*Work request*: Print every record exactly, omitting all pictures.

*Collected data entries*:
══════════

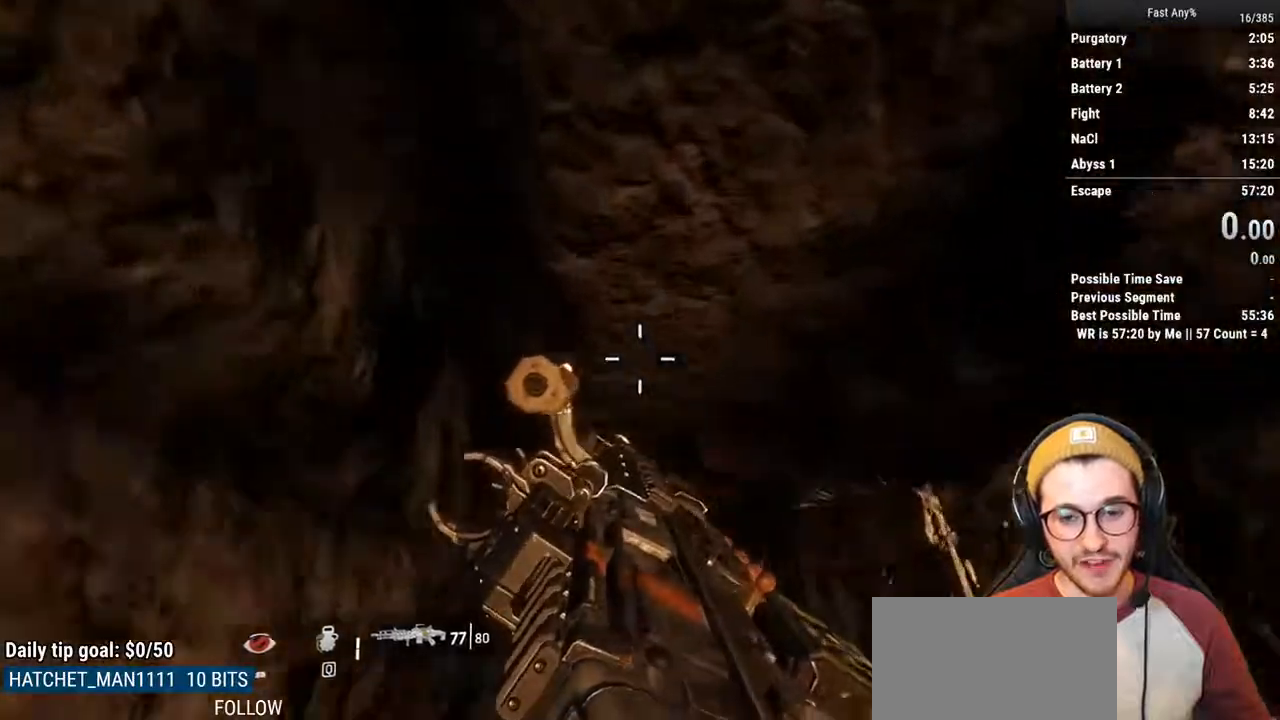
{"keys": ["a"], "mouse": [], "events": [[237, "a", "down"], [423, "w", "up"], [507, "ctrl", "up"]]}
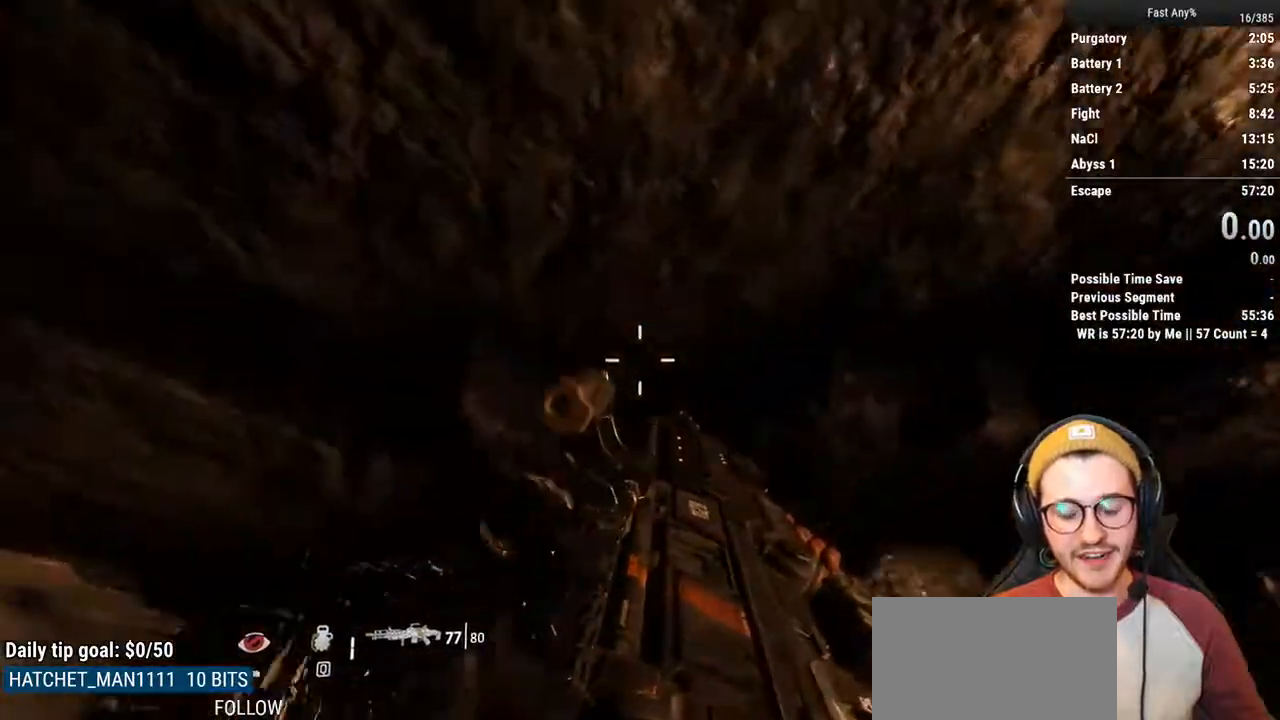
{"keys": [], "mouse": [], "events": [[51, "a", "up"]]}
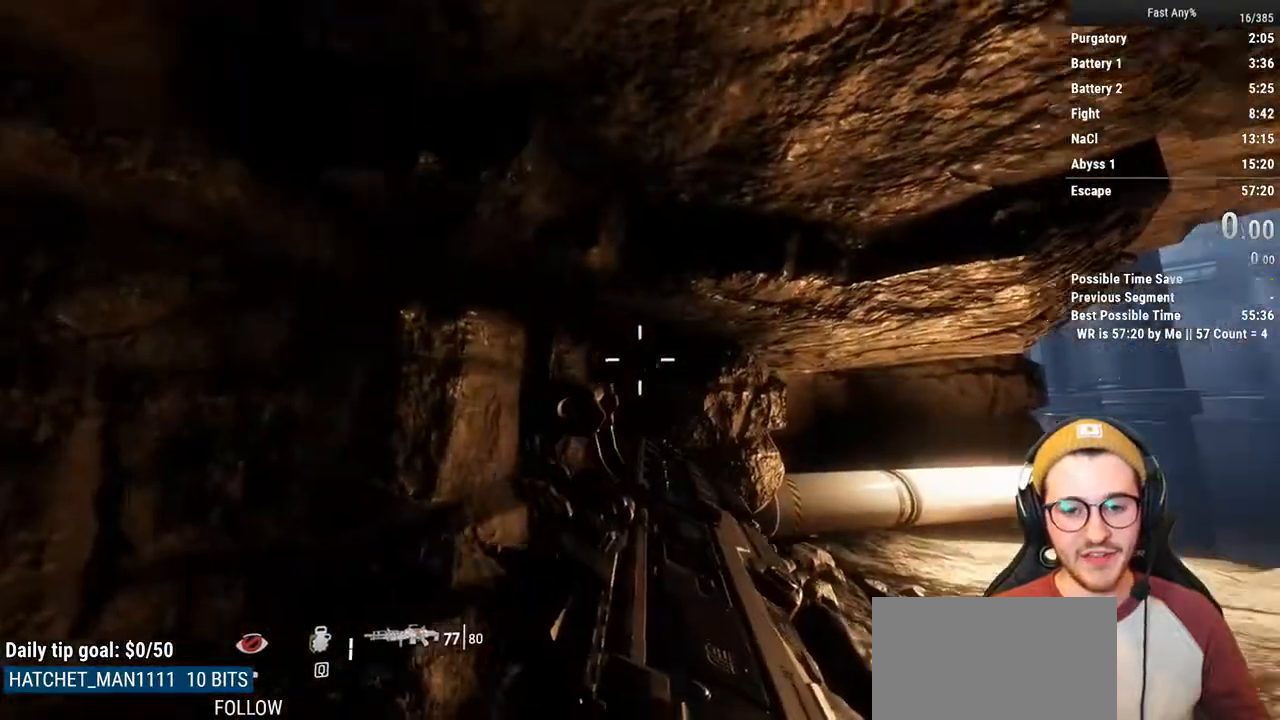
{"keys": ["a", "w"], "mouse": [], "events": [[136, "a", "down"], [271, "w", "down"]]}
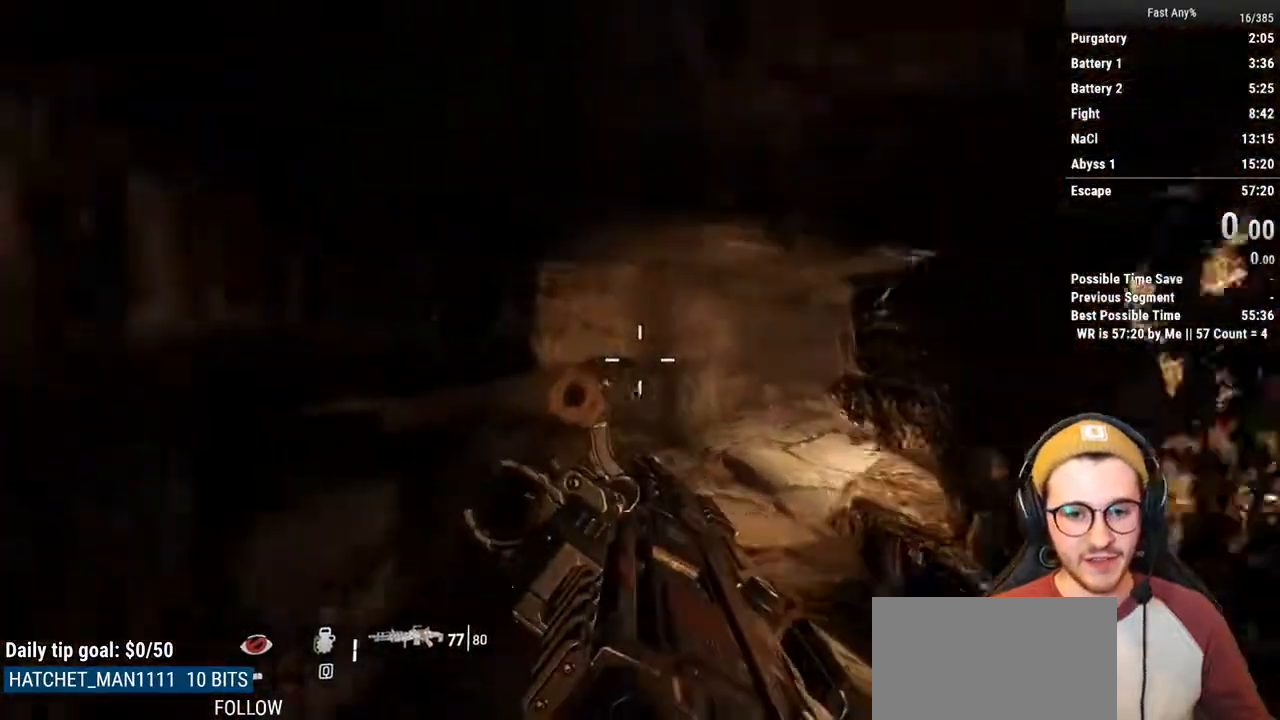
{"keys": ["a", "w"], "mouse": [], "events": []}
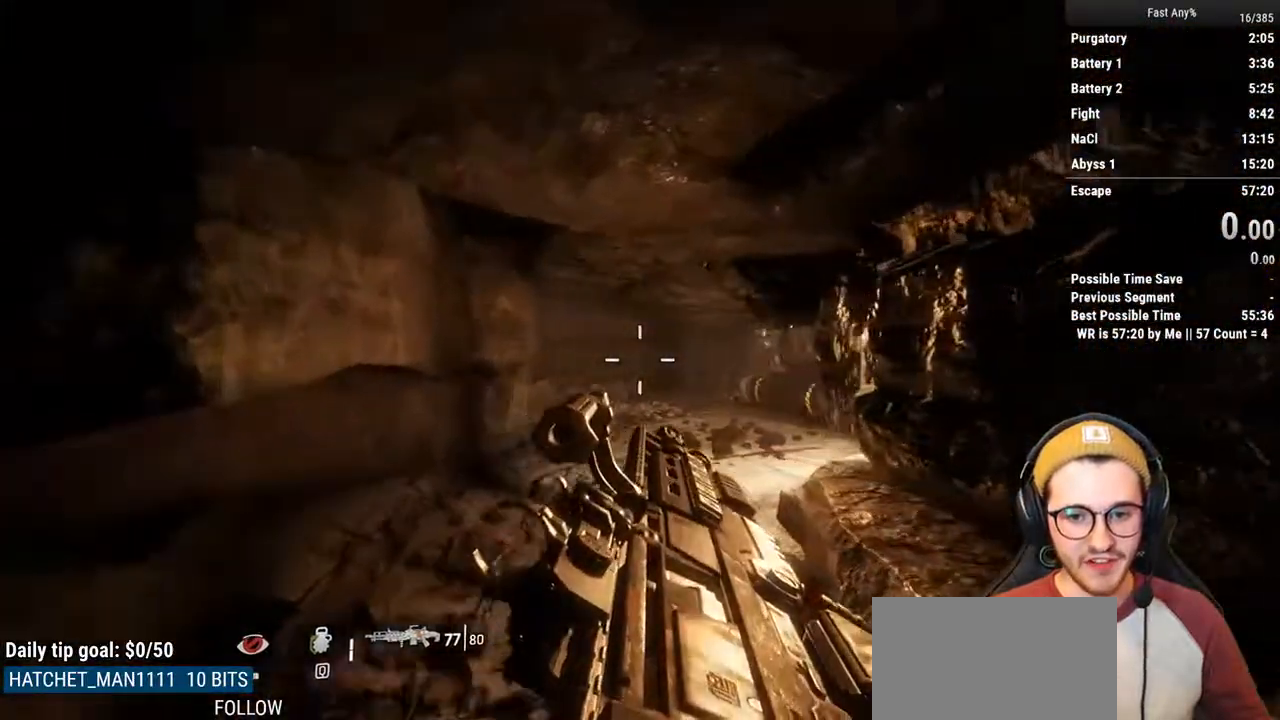
{"keys": [], "mouse": [], "events": [[102, "a", "up"], [102, "w", "up"]]}
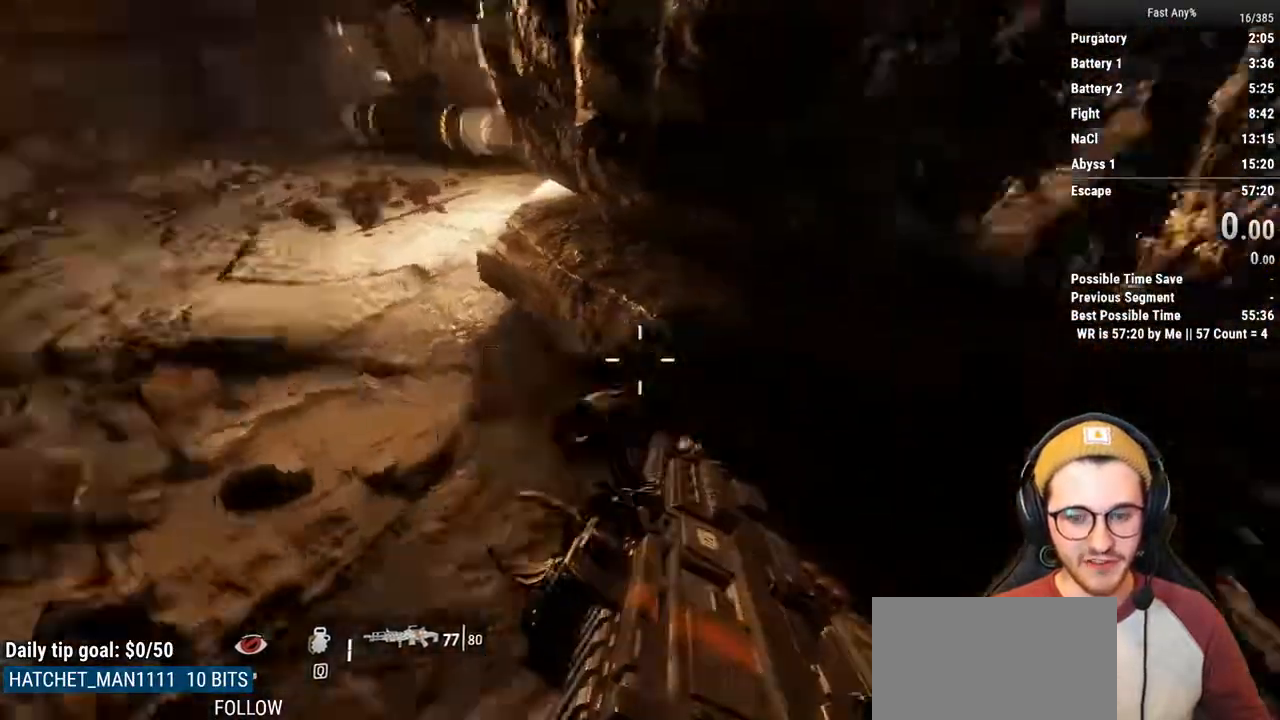
{"keys": ["shift", "w"], "mouse": [], "events": [[270, "w", "down"], [405, "shift", "down"]]}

══════════

*Solved problem*:
{"keys": ["a"], "mouse": [], "events": [[237, "a", "down"], [423, "w", "up"], [507, "ctrl", "up"]]}
{"keys": [], "mouse": [], "events": [[51, "a", "up"]]}
{"keys": ["a", "w"], "mouse": [], "events": [[136, "a", "down"], [271, "w", "down"]]}
{"keys": ["a", "w"], "mouse": [], "events": []}
{"keys": [], "mouse": [], "events": [[102, "a", "up"], [102, "w", "up"]]}
{"keys": ["shift", "w"], "mouse": [], "events": [[270, "w", "down"], [405, "shift", "down"]]}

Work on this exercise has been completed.